The records below must be transcribed exactly.

======== Records to use ========

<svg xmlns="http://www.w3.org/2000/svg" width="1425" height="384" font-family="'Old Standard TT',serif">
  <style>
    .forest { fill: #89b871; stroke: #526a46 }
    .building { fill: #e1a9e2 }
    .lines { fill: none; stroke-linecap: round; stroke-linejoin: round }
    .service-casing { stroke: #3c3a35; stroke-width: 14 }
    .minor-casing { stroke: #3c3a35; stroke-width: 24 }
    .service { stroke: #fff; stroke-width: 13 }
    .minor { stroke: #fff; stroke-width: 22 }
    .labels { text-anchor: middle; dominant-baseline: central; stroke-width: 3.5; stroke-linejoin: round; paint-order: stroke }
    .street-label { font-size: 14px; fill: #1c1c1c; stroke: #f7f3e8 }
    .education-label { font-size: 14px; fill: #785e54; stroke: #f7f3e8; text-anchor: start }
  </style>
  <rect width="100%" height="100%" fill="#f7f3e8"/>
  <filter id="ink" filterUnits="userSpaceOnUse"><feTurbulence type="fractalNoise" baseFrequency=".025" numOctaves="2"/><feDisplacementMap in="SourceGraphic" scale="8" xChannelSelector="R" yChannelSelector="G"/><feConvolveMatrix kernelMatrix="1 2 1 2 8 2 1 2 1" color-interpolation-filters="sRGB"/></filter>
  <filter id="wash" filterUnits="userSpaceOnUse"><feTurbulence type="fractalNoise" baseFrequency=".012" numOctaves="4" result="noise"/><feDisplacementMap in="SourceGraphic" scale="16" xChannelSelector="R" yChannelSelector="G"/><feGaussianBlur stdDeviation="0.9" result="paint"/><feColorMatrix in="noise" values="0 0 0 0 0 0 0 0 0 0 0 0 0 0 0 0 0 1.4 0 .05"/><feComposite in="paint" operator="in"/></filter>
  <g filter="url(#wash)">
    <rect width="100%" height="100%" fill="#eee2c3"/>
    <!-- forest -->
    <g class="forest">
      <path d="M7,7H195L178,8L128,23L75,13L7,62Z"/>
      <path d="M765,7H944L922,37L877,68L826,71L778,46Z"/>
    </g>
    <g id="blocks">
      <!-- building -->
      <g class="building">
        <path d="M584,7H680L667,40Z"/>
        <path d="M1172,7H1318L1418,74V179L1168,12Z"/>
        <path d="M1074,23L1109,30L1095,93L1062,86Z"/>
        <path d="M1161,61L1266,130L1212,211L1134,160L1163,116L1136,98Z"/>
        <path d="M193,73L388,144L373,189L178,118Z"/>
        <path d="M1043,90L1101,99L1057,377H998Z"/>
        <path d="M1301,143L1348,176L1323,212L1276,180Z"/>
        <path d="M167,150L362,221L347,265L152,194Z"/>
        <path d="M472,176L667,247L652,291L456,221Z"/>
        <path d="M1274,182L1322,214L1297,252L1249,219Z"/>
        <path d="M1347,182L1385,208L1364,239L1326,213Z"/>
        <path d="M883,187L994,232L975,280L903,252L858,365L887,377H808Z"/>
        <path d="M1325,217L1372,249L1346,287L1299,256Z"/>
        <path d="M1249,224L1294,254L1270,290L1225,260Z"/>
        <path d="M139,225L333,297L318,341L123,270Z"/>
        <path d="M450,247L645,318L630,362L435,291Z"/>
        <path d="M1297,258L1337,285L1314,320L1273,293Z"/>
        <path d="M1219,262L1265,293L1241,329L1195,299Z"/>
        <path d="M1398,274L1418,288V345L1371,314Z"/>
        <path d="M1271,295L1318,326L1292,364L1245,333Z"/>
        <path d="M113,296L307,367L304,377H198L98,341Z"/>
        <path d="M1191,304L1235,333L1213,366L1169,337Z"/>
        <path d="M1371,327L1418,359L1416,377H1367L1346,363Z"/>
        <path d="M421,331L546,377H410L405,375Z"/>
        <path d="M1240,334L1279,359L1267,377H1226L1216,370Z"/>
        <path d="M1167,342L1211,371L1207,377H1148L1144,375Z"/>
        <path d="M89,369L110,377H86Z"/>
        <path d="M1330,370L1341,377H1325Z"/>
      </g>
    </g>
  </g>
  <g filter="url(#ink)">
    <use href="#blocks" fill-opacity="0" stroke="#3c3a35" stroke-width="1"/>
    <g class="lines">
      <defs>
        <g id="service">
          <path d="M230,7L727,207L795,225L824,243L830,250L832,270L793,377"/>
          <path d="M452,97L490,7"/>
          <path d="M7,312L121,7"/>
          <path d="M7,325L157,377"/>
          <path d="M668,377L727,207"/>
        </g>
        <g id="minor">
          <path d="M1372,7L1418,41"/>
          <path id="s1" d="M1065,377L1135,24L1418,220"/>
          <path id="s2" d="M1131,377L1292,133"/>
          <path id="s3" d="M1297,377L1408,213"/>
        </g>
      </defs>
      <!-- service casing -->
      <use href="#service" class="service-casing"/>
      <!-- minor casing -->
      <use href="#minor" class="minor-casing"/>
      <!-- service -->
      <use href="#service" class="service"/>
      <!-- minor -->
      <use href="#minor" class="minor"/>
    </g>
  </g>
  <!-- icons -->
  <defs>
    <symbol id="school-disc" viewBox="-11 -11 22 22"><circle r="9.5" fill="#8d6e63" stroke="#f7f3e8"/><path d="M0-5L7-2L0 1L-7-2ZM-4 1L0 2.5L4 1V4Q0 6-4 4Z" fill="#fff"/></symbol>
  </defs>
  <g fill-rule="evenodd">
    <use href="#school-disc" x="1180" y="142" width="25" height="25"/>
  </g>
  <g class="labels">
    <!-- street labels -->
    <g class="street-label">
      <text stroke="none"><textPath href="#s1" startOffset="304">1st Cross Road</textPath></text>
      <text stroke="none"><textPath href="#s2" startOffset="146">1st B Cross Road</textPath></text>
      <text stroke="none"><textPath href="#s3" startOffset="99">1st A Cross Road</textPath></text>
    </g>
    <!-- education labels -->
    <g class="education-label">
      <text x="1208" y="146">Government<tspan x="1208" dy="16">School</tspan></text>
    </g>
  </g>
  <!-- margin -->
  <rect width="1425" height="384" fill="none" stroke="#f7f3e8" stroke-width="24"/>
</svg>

========

Answer to the problem:
<svg xmlns="http://www.w3.org/2000/svg" width="1425" height="384" font-family="'Old Standard TT',serif">
  <style>
    .forest { fill: #89b871; stroke: #526a46 }
    .building { fill: #e1a9e2 }
    .lines { fill: none; stroke-linecap: round; stroke-linejoin: round }
    .service-casing { stroke: #3c3a35; stroke-width: 14 }
    .minor-casing { stroke: #3c3a35; stroke-width: 24 }
    .service { stroke: #fff; stroke-width: 13 }
    .minor { stroke: #fff; stroke-width: 22 }
    .labels { text-anchor: middle; dominant-baseline: central; stroke-width: 3.5; stroke-linejoin: round; paint-order: stroke }
    .street-label { font-size: 14px; fill: #1c1c1c; stroke: #f7f3e8 }
    .education-label { font-size: 14px; fill: #785e54; stroke: #f7f3e8; text-anchor: start }
  </style>
  <rect width="100%" height="100%" fill="#f7f3e8"/>
  <filter id="ink" filterUnits="userSpaceOnUse"><feTurbulence type="fractalNoise" baseFrequency=".025" numOctaves="2"/><feDisplacementMap in="SourceGraphic" scale="8" xChannelSelector="R" yChannelSelector="G"/><feConvolveMatrix kernelMatrix="1 2 1 2 8 2 1 2 1" color-interpolation-filters="sRGB"/></filter>
  <filter id="wash" filterUnits="userSpaceOnUse"><feTurbulence type="fractalNoise" baseFrequency=".012" numOctaves="4" result="noise"/><feDisplacementMap in="SourceGraphic" scale="16" xChannelSelector="R" yChannelSelector="G"/><feGaussianBlur stdDeviation="0.9" result="paint"/><feColorMatrix in="noise" values="0 0 0 0 0 0 0 0 0 0 0 0 0 0 0 0 0 1.4 0 .05"/><feComposite in="paint" operator="in"/></filter>
  <g filter="url(#wash)">
    <rect width="100%" height="100%" fill="#eee2c3"/>
    <!-- forest -->
    <g class="forest">
      <path d="M7,7H195L178,8L128,23L75,13L7,62Z"/>
      <path d="M765,7H944L922,37L877,68L826,71L778,46Z"/>
    </g>
    <g id="blocks">
      <!-- building -->
      <g class="building">
        <path d="M584,7H680L667,40Z"/>
        <path d="M1172,7H1318L1418,74V179L1168,12Z"/>
        <path d="M1074,23L1109,30L1095,93L1062,86Z"/>
        <path d="M1161,61L1266,130L1212,211L1134,160L1163,116L1136,98Z"/>
        <path d="M193,73L388,144L373,189L178,118Z"/>
        <path d="M1043,90L1101,99L1057,377H998Z"/>
        <path d="M1301,143L1348,176L1323,212L1276,180Z"/>
        <path d="M167,150L362,221L347,265L152,194Z"/>
        <path d="M472,176L667,247L652,291L456,221Z"/>
        <path d="M1274,182L1322,214L1297,252L1249,219Z"/>
        <path d="M1347,182L1385,208L1364,239L1326,213Z"/>
        <path d="M883,187L994,232L975,280L903,252L858,365L887,377H808Z"/>
        <path d="M1325,217L1372,249L1346,287L1299,256Z"/>
        <path d="M1249,224L1294,254L1270,290L1225,260Z"/>
        <path d="M139,225L333,297L318,341L123,270Z"/>
        <path d="M450,247L645,318L630,362L435,291Z"/>
        <path d="M1297,258L1337,285L1314,320L1273,293Z"/>
        <path d="M1219,262L1265,293L1241,329L1195,299Z"/>
        <path d="M1398,274L1418,288V345L1371,314Z"/>
        <path d="M1271,295L1318,326L1292,364L1245,333Z"/>
        <path d="M113,296L307,367L304,377H198L98,341Z"/>
        <path d="M1191,304L1235,333L1213,366L1169,337Z"/>
        <path d="M1371,327L1418,359L1416,377H1367L1346,363Z"/>
        <path d="M421,331L546,377H410L405,375Z"/>
        <path d="M1240,334L1279,359L1267,377H1226L1216,370Z"/>
        <path d="M1167,342L1211,371L1207,377H1148L1144,375Z"/>
        <path d="M89,369L110,377H86Z"/>
        <path d="M1330,370L1341,377H1325Z"/>
      </g>
    </g>
  </g>
  <g filter="url(#ink)">
    <use href="#blocks" fill-opacity="0" stroke="#3c3a35" stroke-width="1"/>
    <g class="lines">
      <defs>
        <g id="service">
          <path d="M230,7L727,207L795,225L824,243L830,250L832,270L793,377"/>
          <path d="M452,97L490,7"/>
          <path d="M7,312L121,7"/>
          <path d="M7,325L157,377"/>
          <path d="M668,377L727,207"/>
        </g>
        <g id="minor">
          <path d="M1372,7L1418,41"/>
          <path id="s1" d="M1065,377L1135,24L1418,220"/>
          <path id="s2" d="M1131,377L1292,133"/>
          <path id="s3" d="M1297,377L1408,213"/>
        </g>
      </defs>
      <!-- service casing -->
      <use href="#service" class="service-casing"/>
      <!-- minor casing -->
      <use href="#minor" class="minor-casing"/>
      <!-- service -->
      <use href="#service" class="service"/>
      <!-- minor -->
      <use href="#minor" class="minor"/>
    </g>
  </g>
  <!-- icons -->
  <defs>
    <symbol id="school-disc" viewBox="-11 -11 22 22"><circle r="9.5" fill="#8d6e63" stroke="#f7f3e8"/><path d="M0-5L7-2L0 1L-7-2ZM-4 1L0 2.5L4 1V4Q0 6-4 4Z" fill="#fff"/></symbol>
  </defs>
  <g fill-rule="evenodd">
    <use href="#school-disc" x="1180" y="142" width="25" height="25"/>
  </g>
  <g class="labels">
    <!-- street labels -->
    <g class="street-label">
      <text stroke="none"><textPath href="#s1" startOffset="304">1st Cross Road</textPath></text>
      <text stroke="none"><textPath href="#s2" startOffset="146">1st B Cross Road</textPath></text>
      <text stroke="none"><textPath href="#s3" startOffset="99">1st A Cross Road</textPath></text>
    </g>
    <!-- education labels -->
    <g class="education-label">
      <text x="1208" y="146">Government<tspan x="1208" dy="16">School</tspan></text>
    </g>
  </g>
  <!-- margin -->
  <rect width="1425" height="384" fill="none" stroke="#f7f3e8" stroke-width="24"/>
</svg>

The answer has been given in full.